* Text excerpt
--- START ---

ConmanAugust 2nd 2010.

Interesting stuff. Although it does sit rather incongruously amongst the Confidential Fisher-Price colour scheme.

AnonymousAugust 3rd 2010.

Mmm. A sort of vaguely interesting article but I can't help but feel its somewhat flawed, although this may be just that report that this is taken from is flawed? A real estate recovery? I somehow doubt it (in Manchester or anywhere else for that matter). The city is full of empty residential and commercial properties, developers are not building and the key to all of this is finance. Until the banks start lending again we're all doomed. The new economy in Manchester is a digital online economy. Make no mistake. Get into this and you're sorted. But word of caution - all bubbles burst eventaully and recessions can be long drawn out affairs .......

And what is worklessness? What a horrible over politically correct word. I think unemployed is the correct term.

AnonymousAugust 3rd 2010.

--- END ---

Stored items:
--- START ---

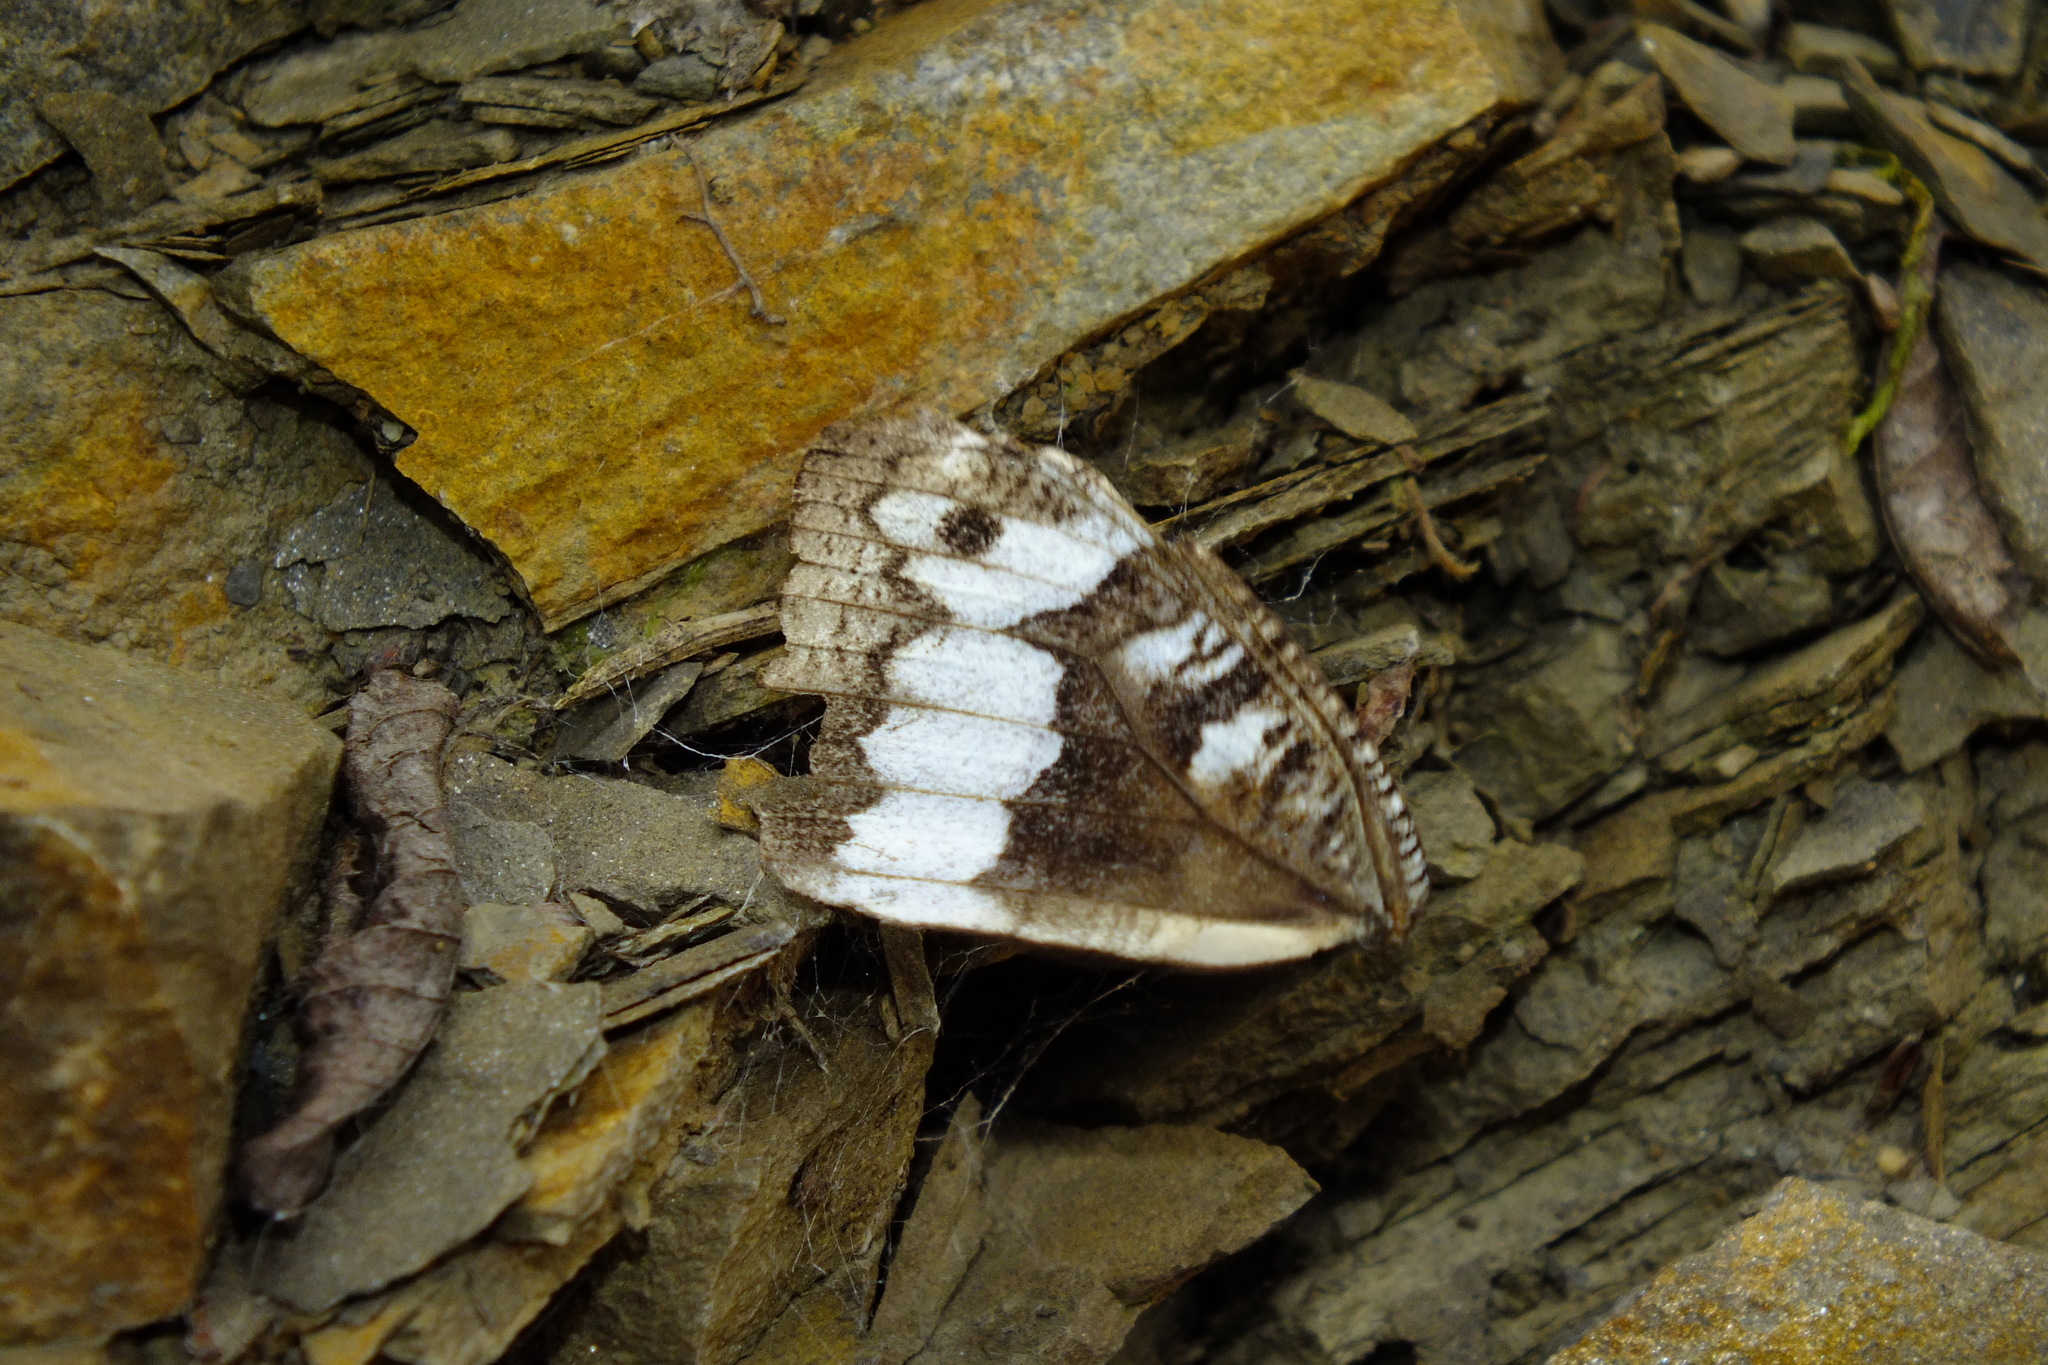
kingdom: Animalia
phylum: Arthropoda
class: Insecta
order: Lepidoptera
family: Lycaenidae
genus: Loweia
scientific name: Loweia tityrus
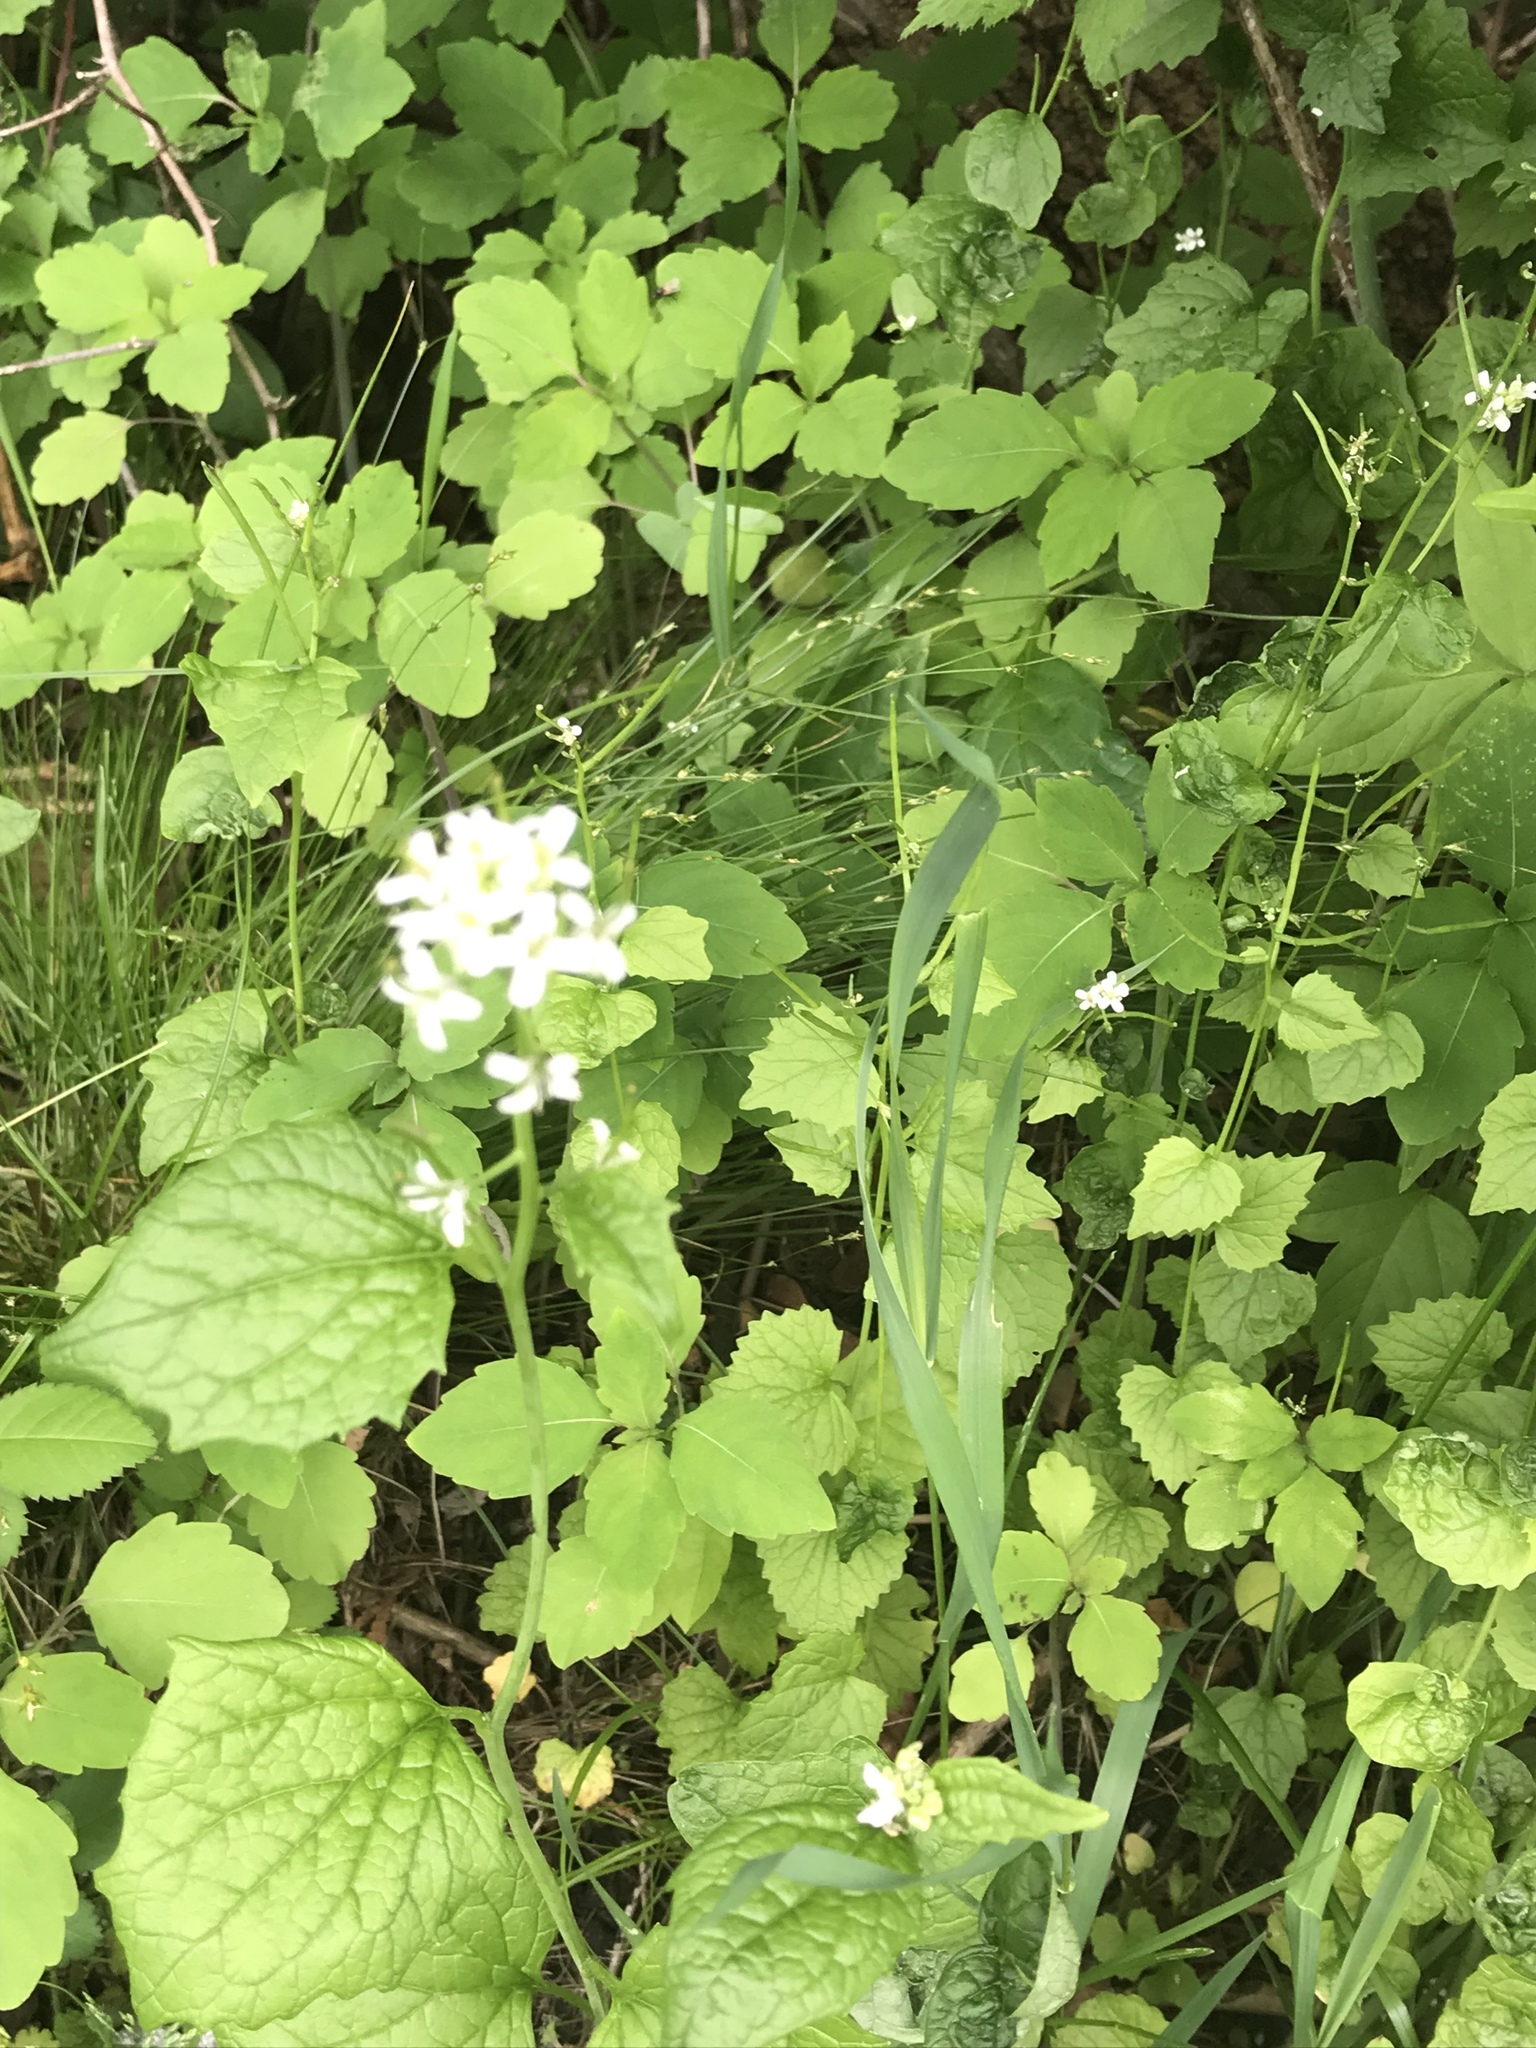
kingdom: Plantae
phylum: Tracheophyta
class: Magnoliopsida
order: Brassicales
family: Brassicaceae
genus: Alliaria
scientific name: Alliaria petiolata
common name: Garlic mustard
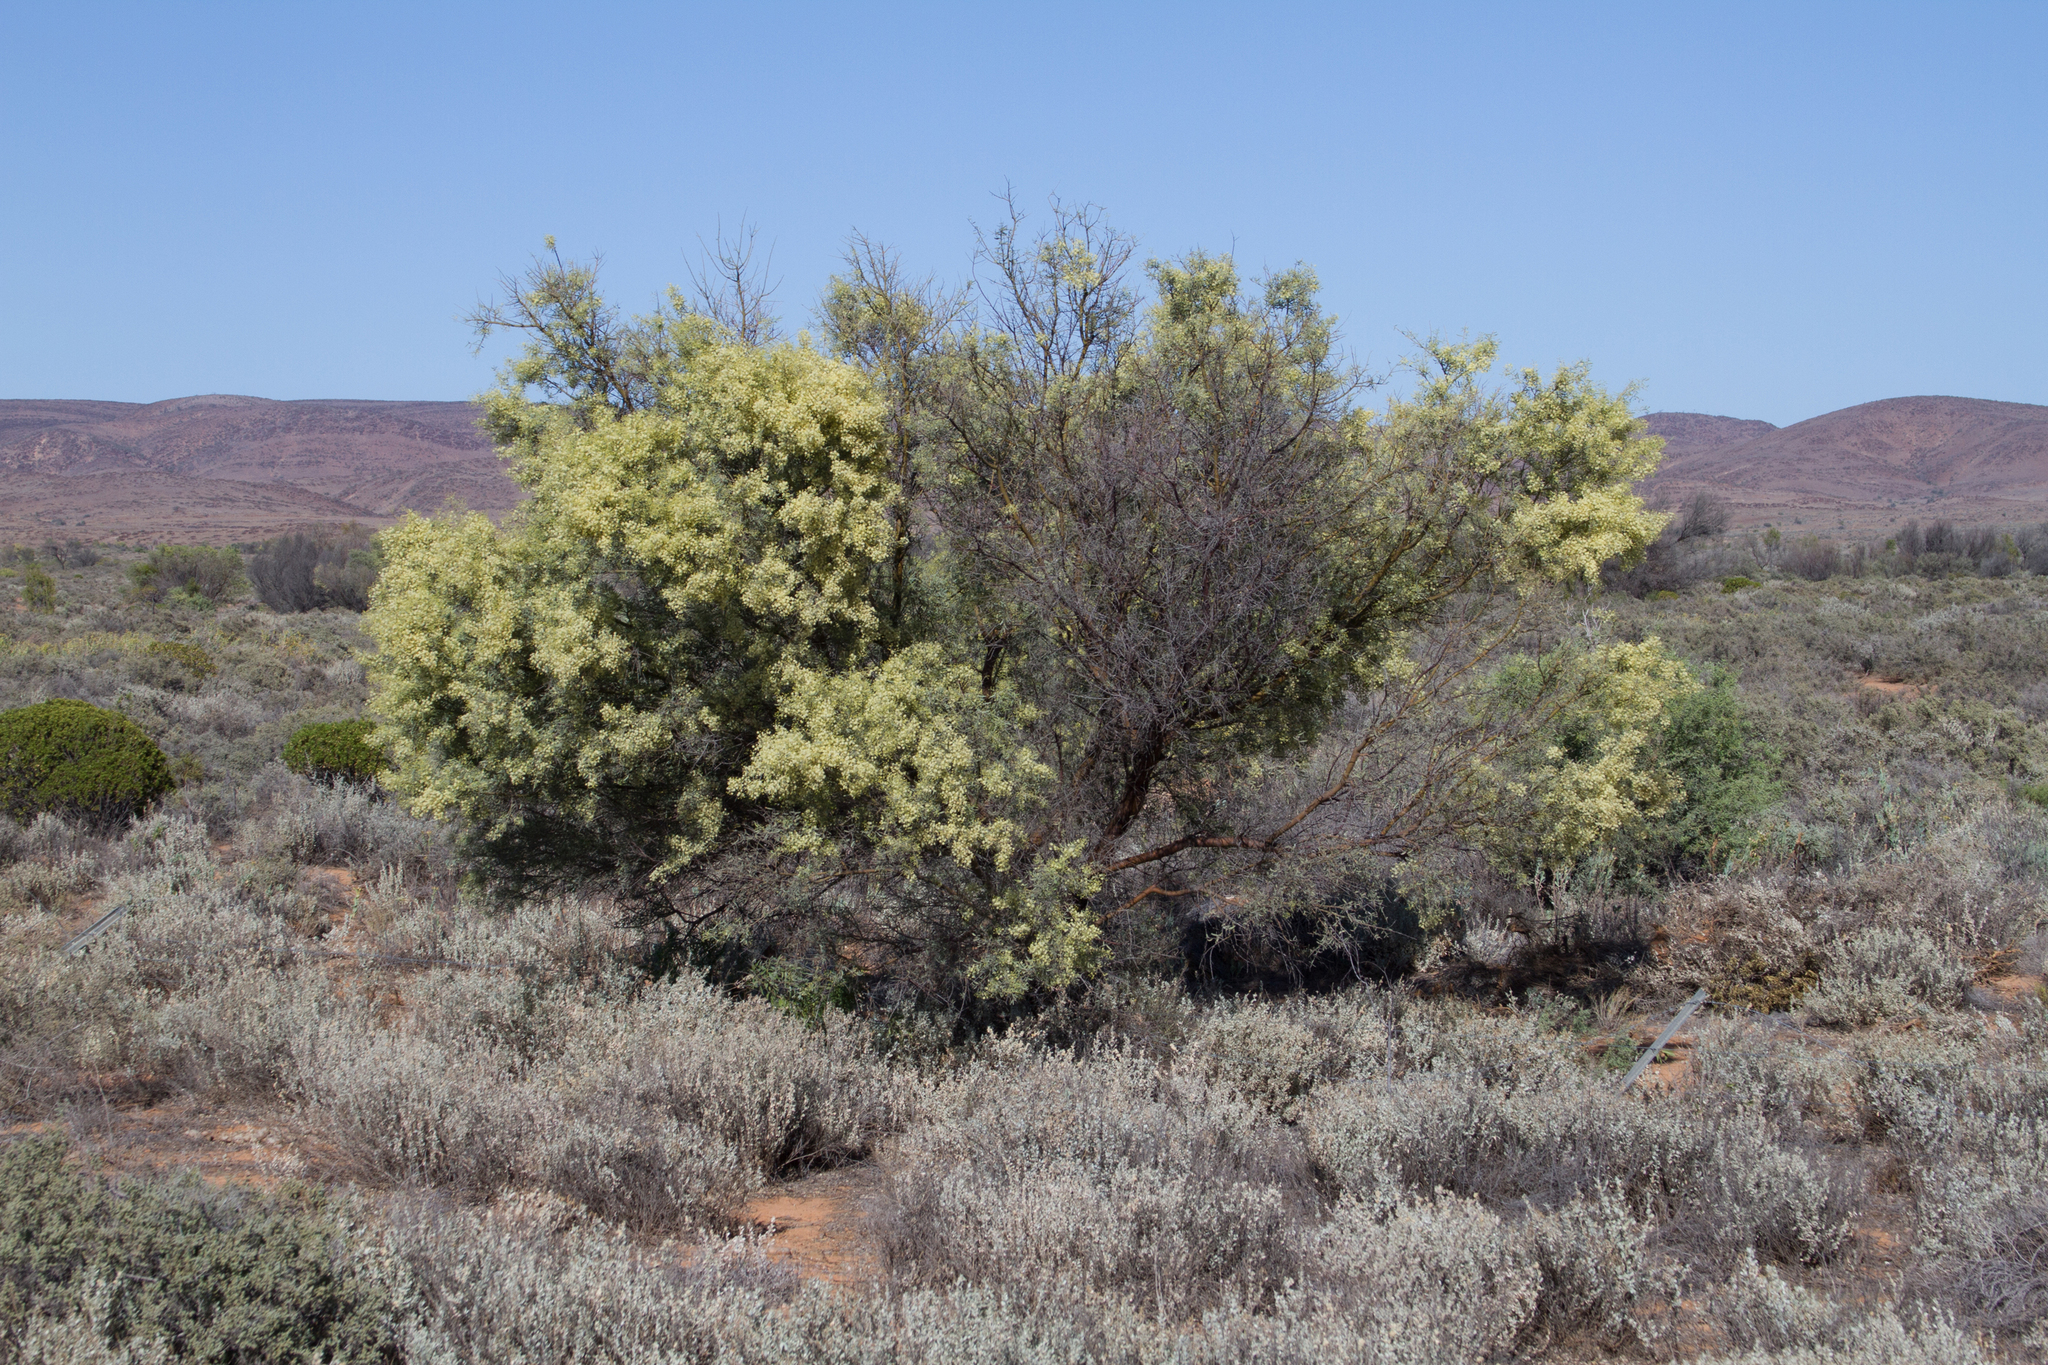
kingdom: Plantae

--- END ---

* Apply what you read
**A.** In the comments on Manchester's economy, switch "banks" to "lenders" and reproduce the passage starting at "Interesting stuff. Although" and ending at "out affairs .......".
**B.** Pick up the comments on Manchester's economy after their last line and write what comes next.
The items were taken from a separate source.

* Expected results
**A.**
Interesting stuff. Although it does sit rather incongruously amongst the Confidential Fisher-Price colour scheme.

AnonymousAugust 3rd 2010.

Mmm. A sort of vaguely interesting article but I can't help but feel its somewhat flawed, although this may be just that report that this is taken from is flawed? A real estate recovery? I somehow doubt it (in Manchester or anywhere else for that matter). The city is full of empty residential and commercial properties, developers are not building and the key to all of this is finance. Until the lenders start lending again we're all doomed. The new economy in Manchester is a digital online economy. Make no mistake. Get into this and you're sorted. But word of caution - all bubbles burst eventaully and recessions can be long drawn out affairs .......

**B.**
I thought worklessness meant 'won't work' rather than unemployed per se.

AnonymousAugust 3rd 2010.

Anon, I think the idea of the word is intended to convey all those out of work, including the unemployed, those who are too bone idle to work and those who can't through disability... It sounds politically correct, but actually isn't. It is, however, an ugly and unnecessary word.

James11364August 5th 2010.

Those who want actually to read the report should start here


and use the link to 'performance management' on the left of the page.

It is in my view not a very useful report and I suspect that MCC Planning data base which is not public is a better source.